>>>

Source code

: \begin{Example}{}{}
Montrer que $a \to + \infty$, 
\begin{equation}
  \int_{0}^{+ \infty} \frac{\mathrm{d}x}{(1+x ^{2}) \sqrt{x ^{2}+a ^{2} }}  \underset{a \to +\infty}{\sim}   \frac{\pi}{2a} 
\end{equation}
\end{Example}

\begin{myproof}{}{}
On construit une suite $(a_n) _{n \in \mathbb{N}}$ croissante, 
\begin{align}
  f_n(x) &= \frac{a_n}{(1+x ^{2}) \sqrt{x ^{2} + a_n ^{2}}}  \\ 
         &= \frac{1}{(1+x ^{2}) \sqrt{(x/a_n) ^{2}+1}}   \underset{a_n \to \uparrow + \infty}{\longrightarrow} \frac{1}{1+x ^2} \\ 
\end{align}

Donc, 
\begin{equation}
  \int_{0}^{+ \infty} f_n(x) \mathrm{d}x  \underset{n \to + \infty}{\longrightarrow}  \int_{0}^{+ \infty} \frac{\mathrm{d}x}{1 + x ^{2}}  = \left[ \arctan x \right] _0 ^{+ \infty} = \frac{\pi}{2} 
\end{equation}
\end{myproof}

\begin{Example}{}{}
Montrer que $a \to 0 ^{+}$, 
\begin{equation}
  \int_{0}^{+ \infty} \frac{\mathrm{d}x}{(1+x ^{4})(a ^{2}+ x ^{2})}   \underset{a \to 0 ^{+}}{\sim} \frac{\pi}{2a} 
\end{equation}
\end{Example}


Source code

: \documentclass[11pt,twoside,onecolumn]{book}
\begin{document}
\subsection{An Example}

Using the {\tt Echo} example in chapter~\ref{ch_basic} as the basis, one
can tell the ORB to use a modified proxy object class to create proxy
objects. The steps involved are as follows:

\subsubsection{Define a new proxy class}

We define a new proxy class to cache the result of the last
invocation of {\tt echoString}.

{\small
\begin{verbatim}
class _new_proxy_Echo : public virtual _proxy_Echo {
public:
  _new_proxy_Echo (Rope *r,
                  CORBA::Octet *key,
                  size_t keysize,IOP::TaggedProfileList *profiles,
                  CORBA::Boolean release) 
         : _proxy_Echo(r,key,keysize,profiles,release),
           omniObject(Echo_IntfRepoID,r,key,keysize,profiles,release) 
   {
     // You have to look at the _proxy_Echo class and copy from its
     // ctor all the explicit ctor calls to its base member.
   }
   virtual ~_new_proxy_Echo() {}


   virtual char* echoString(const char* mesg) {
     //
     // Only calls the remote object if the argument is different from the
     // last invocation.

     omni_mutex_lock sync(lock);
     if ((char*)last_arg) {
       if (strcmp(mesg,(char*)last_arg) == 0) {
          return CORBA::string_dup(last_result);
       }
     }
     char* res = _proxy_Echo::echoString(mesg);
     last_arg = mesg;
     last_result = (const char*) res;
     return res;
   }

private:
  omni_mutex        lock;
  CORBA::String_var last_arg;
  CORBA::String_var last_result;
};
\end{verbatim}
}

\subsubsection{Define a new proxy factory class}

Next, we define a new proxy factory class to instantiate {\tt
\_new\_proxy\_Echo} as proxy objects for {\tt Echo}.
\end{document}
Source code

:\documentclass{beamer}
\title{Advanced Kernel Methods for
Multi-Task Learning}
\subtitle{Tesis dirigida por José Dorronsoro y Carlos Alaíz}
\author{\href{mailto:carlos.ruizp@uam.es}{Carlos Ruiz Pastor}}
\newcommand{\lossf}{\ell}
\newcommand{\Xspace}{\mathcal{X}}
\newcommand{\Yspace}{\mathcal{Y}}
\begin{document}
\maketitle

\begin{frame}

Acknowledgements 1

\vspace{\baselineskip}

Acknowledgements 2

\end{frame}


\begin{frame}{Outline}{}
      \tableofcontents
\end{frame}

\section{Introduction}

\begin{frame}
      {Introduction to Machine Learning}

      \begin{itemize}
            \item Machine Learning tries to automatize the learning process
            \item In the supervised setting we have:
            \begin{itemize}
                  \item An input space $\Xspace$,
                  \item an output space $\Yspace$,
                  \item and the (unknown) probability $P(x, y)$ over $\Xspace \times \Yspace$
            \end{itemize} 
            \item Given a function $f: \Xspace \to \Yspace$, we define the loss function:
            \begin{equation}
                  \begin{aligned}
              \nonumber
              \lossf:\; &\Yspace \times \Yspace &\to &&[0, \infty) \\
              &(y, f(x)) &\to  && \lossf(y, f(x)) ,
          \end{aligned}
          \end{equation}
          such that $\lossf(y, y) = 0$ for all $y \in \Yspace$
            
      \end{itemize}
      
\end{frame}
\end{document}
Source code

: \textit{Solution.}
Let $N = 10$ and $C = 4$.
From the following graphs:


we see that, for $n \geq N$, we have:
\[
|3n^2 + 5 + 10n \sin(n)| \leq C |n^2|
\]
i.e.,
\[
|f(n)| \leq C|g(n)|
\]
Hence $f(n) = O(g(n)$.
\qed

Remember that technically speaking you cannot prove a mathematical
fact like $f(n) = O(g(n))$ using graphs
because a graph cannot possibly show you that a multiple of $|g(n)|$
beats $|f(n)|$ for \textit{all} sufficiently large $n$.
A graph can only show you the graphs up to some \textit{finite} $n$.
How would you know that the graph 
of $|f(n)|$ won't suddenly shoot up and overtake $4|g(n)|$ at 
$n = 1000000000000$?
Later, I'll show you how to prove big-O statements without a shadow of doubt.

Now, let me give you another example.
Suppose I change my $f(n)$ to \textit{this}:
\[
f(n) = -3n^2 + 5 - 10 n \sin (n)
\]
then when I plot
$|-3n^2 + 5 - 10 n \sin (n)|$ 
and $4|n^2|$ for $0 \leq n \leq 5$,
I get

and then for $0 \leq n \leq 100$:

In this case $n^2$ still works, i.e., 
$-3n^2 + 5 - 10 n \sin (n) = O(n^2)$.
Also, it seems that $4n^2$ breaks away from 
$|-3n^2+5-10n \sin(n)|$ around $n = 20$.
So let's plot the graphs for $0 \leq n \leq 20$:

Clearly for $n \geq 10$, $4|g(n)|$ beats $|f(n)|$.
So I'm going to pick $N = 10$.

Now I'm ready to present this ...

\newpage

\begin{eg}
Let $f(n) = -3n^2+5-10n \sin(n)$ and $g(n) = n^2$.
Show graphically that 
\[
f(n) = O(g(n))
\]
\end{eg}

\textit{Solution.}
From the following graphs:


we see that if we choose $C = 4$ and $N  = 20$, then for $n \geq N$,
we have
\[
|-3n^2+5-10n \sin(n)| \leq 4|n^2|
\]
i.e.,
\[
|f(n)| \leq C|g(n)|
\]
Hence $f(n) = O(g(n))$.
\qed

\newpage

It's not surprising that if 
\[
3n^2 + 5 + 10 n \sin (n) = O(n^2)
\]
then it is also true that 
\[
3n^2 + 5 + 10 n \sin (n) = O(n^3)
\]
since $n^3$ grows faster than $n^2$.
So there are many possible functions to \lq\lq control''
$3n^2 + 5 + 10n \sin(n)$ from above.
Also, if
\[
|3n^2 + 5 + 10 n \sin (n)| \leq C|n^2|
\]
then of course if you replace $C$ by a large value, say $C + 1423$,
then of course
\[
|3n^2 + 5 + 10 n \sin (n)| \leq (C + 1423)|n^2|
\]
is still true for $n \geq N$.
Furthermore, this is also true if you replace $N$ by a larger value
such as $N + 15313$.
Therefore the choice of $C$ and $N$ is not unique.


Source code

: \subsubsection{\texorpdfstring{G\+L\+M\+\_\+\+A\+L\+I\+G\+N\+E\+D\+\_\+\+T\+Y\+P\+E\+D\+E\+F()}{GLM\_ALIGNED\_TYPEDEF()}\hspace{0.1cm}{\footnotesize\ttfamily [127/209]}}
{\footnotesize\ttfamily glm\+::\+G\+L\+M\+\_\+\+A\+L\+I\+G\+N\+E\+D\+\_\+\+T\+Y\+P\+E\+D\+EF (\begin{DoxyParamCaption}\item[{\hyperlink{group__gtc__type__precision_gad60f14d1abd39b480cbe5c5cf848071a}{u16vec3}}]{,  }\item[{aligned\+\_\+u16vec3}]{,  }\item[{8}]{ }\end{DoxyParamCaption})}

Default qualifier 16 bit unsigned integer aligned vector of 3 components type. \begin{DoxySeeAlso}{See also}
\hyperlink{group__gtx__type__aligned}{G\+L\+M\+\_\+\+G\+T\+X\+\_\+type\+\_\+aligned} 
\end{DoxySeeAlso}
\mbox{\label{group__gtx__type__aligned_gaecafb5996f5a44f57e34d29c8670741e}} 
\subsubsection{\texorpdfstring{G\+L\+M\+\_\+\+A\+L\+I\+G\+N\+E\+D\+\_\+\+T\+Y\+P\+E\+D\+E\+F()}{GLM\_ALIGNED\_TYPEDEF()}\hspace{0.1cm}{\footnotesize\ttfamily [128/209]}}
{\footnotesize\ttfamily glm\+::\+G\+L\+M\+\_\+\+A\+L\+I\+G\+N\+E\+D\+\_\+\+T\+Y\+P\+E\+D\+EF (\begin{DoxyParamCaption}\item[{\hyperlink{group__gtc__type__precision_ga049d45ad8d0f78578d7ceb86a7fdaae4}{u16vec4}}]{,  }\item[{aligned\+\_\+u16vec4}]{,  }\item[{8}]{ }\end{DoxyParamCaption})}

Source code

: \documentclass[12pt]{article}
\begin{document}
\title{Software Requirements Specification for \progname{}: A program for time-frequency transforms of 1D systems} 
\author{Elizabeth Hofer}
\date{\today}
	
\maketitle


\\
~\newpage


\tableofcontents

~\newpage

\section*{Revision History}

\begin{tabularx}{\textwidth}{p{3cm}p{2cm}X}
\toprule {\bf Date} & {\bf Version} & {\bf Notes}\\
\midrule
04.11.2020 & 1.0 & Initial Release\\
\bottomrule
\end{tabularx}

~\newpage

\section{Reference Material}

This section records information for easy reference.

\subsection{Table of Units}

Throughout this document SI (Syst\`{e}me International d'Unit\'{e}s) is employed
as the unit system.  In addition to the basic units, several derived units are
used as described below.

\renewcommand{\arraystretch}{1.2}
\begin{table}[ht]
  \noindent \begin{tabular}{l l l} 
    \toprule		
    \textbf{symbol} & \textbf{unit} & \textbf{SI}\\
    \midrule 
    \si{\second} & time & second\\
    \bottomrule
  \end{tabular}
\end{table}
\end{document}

<<<

• Activity: Filter the records above for lines containing the word "mathcal", and copy those lines.

• Exercise output:
\newcommand{\Xspace}{\mathcal{X}}
\newcommand{\Yspace}{\mathcal{Y}}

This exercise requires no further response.